Production of Hydrogen Molecule from Methane Molecule Amplified with Excitation of Anti-Symmetric Modes of Vibration

Abstract

Some factors, such as pressure and temperature, affect the rate of chemical reactions. In addition, the activation energy barrier must be overcome for the reaction to be initiated. It can be preferred to overcome this barrier by using catalysts and preheating. The catalyst ensures that it obtains the energy to react quickly by transferring it to the reactants. Similarly, the translational, vibrational, and rotational energy levels of reactants can be increased by preheating. According to the kinetic molecular theory of gases, preheating increases the kinetic energies of the gases and the speed of their collision, so the reaction takes place faster. This study theoretically investigates possible reactions of methane that can occur with the effect of only vibrational energy levels. The vibrational excitation of the molecules affects the reaction rates, and the activation barrier is overcome with lower energies. Using laser-based techniques makes the excitation of well-defined vibrational modes possible.

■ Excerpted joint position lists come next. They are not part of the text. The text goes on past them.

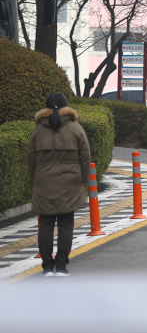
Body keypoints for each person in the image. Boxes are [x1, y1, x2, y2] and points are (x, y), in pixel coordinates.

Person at [28, 93, 91, 277]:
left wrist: (35, 181)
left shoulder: (38, 130)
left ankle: (47, 267)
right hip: (70, 184)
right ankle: (61, 267)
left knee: (45, 225)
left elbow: (30, 159)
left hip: (44, 183)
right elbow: (85, 157)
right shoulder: (76, 129)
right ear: (66, 107)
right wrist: (82, 181)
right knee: (65, 225)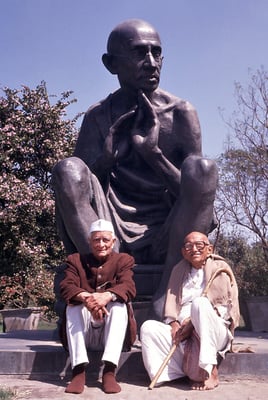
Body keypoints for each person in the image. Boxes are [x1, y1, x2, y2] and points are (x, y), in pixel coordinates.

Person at [52, 18, 218, 319]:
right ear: (111, 63)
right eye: (140, 53)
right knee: (68, 170)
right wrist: (107, 160)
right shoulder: (98, 117)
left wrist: (153, 155)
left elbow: (198, 197)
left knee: (203, 168)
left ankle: (168, 290)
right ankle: (113, 282)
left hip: (169, 229)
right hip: (109, 231)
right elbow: (77, 195)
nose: (152, 63)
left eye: (157, 53)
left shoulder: (181, 113)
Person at [140, 231, 240, 391]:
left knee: (199, 304)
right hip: (183, 331)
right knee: (149, 328)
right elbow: (171, 305)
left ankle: (209, 370)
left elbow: (225, 308)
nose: (194, 248)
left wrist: (193, 323)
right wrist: (174, 324)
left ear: (210, 248)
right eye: (189, 245)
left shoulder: (220, 268)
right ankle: (175, 374)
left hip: (213, 331)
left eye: (199, 244)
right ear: (183, 252)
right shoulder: (178, 270)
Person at [59, 219, 136, 394]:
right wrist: (87, 298)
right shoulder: (75, 260)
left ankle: (109, 372)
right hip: (84, 331)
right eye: (96, 240)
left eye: (105, 240)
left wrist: (107, 296)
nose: (101, 244)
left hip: (110, 330)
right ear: (89, 241)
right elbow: (66, 286)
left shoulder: (124, 260)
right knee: (73, 306)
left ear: (113, 242)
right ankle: (78, 371)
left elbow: (128, 286)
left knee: (119, 306)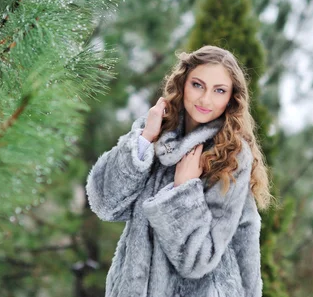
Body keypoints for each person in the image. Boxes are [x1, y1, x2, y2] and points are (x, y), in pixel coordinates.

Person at [85, 45, 271, 297]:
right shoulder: (155, 133)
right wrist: (144, 138)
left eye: (219, 91)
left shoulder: (231, 157)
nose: (205, 99)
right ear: (183, 83)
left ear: (231, 98)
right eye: (198, 85)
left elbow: (198, 261)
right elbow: (105, 204)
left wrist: (182, 192)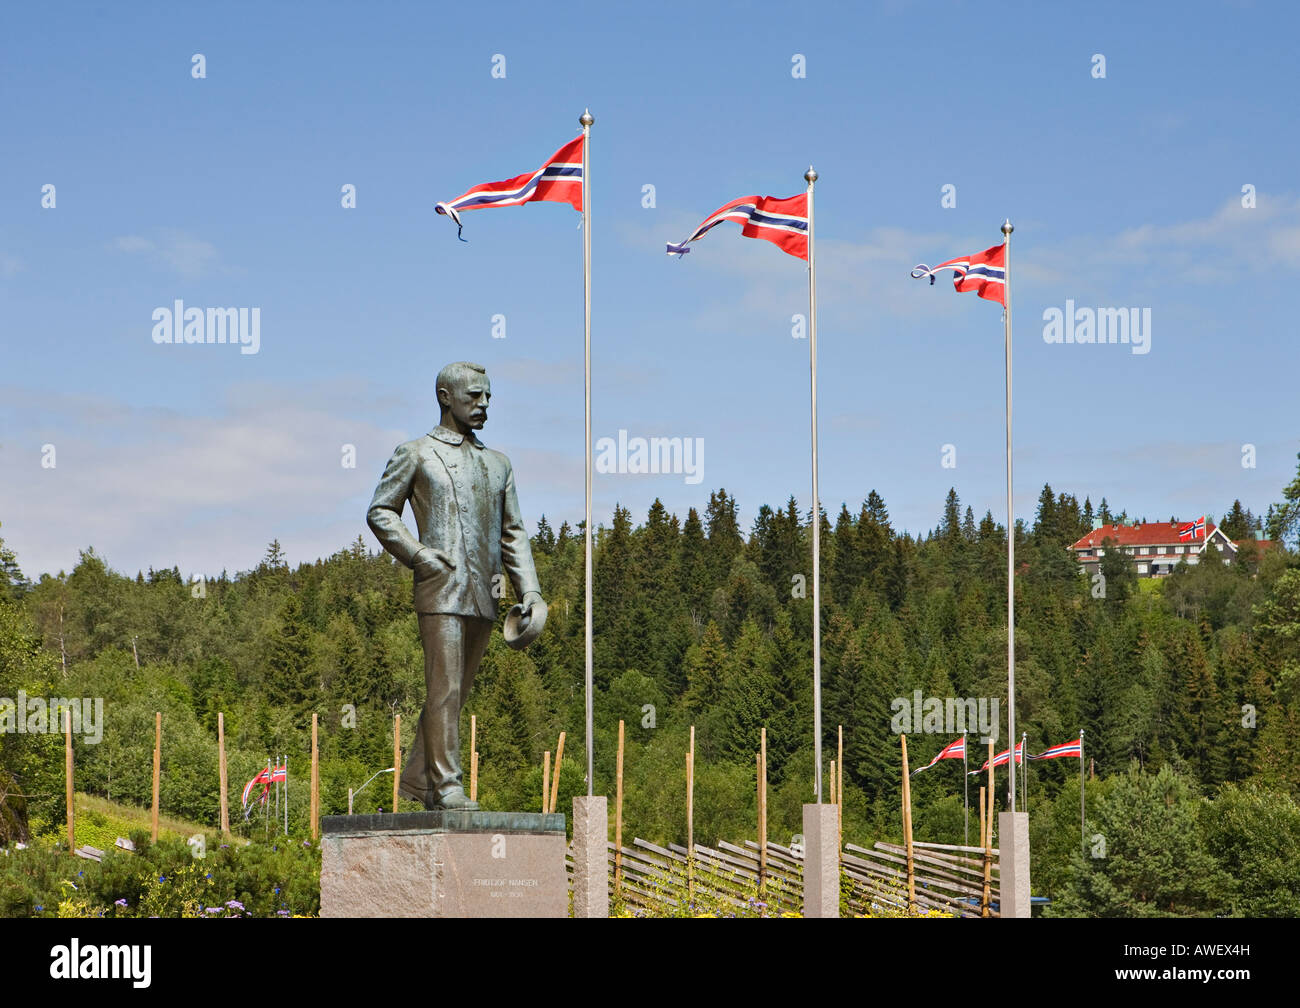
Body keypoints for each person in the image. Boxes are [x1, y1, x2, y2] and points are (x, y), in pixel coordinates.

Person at [367, 361, 546, 810]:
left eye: (487, 396)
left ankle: (419, 782)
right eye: (474, 396)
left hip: (485, 595)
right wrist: (419, 554)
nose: (483, 404)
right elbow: (381, 511)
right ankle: (447, 786)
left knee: (455, 694)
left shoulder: (498, 464)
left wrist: (531, 591)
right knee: (443, 690)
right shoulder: (416, 452)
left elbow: (513, 533)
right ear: (446, 397)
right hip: (440, 589)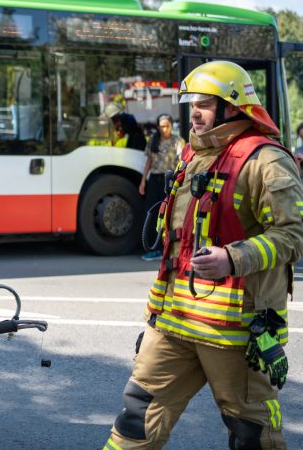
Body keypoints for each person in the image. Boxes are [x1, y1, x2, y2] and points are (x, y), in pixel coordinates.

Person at [103, 60, 303, 450]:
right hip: (175, 324)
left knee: (253, 436)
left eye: (204, 104)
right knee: (136, 416)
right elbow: (177, 250)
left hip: (236, 333)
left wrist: (233, 258)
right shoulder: (194, 155)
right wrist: (154, 318)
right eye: (191, 103)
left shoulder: (267, 160)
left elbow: (294, 234)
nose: (193, 112)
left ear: (233, 108)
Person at [139, 114, 184, 261]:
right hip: (154, 180)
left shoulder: (177, 142)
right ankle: (154, 248)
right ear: (158, 126)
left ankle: (168, 248)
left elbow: (182, 162)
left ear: (171, 126)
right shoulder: (153, 140)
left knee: (168, 215)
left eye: (167, 126)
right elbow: (149, 162)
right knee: (151, 214)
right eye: (162, 126)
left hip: (170, 180)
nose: (164, 129)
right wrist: (143, 182)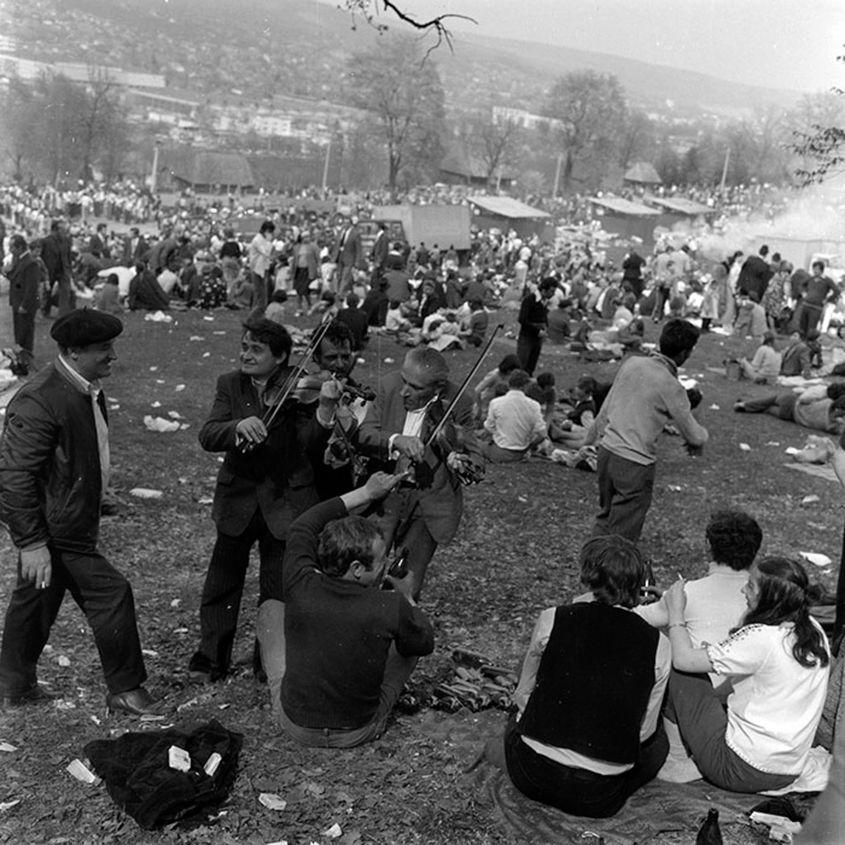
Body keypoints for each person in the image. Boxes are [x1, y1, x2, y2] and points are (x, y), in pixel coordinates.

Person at [0, 310, 157, 715]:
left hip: (66, 520)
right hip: (56, 528)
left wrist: (99, 493)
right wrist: (32, 542)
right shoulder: (40, 399)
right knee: (111, 593)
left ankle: (12, 686)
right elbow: (14, 476)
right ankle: (125, 690)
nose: (113, 355)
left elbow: (84, 452)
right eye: (104, 348)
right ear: (73, 351)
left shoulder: (86, 388)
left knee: (36, 600)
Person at [187, 318, 338, 684]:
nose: (246, 355)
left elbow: (310, 444)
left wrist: (325, 409)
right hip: (237, 498)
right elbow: (209, 434)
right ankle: (211, 660)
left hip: (286, 500)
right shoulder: (230, 384)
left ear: (281, 357)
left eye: (256, 350)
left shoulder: (301, 389)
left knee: (276, 587)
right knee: (221, 583)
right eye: (244, 347)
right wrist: (236, 426)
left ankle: (268, 662)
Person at [258, 472, 434, 747]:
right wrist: (408, 600)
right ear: (357, 569)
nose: (385, 564)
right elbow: (424, 643)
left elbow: (303, 525)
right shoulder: (389, 604)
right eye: (381, 560)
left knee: (271, 608)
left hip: (297, 726)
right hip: (358, 730)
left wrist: (366, 493)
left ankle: (288, 689)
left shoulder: (301, 581)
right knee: (412, 636)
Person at [504, 535, 670, 818]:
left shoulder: (553, 617)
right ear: (639, 585)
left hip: (530, 774)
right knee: (660, 744)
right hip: (597, 795)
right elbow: (645, 732)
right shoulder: (659, 644)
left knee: (515, 714)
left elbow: (522, 695)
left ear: (587, 576)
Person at [662, 556, 830, 793]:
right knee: (709, 683)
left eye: (751, 586)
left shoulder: (764, 638)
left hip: (740, 768)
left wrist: (675, 612)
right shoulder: (814, 630)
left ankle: (678, 758)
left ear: (769, 598)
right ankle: (700, 750)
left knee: (681, 670)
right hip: (788, 769)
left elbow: (683, 659)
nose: (743, 590)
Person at [637, 510, 763, 781]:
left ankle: (677, 754)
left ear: (708, 545)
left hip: (702, 702)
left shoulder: (689, 592)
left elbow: (638, 618)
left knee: (672, 649)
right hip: (748, 705)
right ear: (756, 550)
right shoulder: (763, 594)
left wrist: (667, 603)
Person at [356, 347, 483, 599]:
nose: (404, 391)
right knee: (366, 567)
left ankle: (396, 617)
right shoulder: (389, 385)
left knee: (407, 581)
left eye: (415, 387)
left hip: (428, 501)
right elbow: (364, 434)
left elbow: (476, 457)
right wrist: (395, 439)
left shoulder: (460, 402)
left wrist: (462, 462)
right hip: (386, 492)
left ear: (438, 387)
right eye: (404, 381)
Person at [588, 319, 708, 542]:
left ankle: (591, 559)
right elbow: (695, 436)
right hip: (634, 462)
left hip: (607, 451)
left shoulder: (632, 363)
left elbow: (605, 409)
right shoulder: (671, 386)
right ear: (686, 353)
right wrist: (701, 430)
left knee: (605, 517)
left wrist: (589, 440)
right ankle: (610, 563)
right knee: (623, 532)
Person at [483, 370, 548, 462]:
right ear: (526, 386)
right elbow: (543, 435)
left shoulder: (495, 403)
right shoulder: (534, 405)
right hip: (522, 452)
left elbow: (488, 429)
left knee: (470, 441)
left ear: (509, 384)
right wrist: (529, 447)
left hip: (500, 451)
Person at [734, 382, 845, 434]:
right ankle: (747, 405)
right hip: (790, 417)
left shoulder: (825, 401)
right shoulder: (833, 427)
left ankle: (744, 404)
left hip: (791, 406)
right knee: (767, 409)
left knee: (770, 400)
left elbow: (802, 399)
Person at [7, 234, 40, 375]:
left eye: (12, 247)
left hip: (24, 305)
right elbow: (14, 278)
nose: (10, 250)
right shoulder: (18, 259)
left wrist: (25, 305)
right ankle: (22, 359)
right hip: (17, 302)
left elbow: (32, 287)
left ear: (20, 247)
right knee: (19, 331)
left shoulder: (31, 262)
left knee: (25, 332)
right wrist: (6, 271)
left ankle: (26, 360)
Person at [516, 277, 556, 376]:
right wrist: (537, 330)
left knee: (531, 364)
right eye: (551, 291)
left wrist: (545, 326)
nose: (553, 294)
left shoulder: (544, 301)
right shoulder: (529, 300)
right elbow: (522, 319)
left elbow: (543, 316)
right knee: (521, 363)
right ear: (544, 290)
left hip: (538, 338)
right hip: (527, 336)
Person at [39, 219, 73, 317]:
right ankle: (45, 311)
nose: (64, 231)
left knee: (65, 292)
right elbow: (40, 256)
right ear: (55, 230)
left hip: (64, 270)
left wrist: (69, 269)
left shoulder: (66, 240)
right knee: (47, 292)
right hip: (50, 271)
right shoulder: (45, 241)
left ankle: (63, 314)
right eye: (62, 229)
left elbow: (68, 255)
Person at [798, 260, 840, 339]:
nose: (814, 271)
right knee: (802, 327)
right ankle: (800, 341)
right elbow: (801, 285)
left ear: (821, 270)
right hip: (806, 305)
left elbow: (837, 291)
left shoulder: (827, 280)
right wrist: (803, 293)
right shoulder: (811, 278)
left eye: (816, 269)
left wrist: (827, 300)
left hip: (816, 308)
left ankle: (808, 343)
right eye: (814, 269)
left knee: (811, 329)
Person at [248, 220, 275, 311]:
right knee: (260, 294)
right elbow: (266, 253)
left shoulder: (264, 240)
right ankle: (256, 312)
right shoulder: (257, 240)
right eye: (270, 232)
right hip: (257, 269)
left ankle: (259, 311)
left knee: (263, 293)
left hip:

This study investigated inelastic collisions of a methane molecule with well-characterized energy levels in infrared spectroscopy with some gases and the vibrational energy transfers that occur in these collisions. The methane molecule is the simplest form of a molecular structure consisting of more than three atoms of hydrogen atoms, which play an essential role in combustion chemistry. It shows that C⸺H stretch excitation increases the reaction rate of methane (CH4) molecules.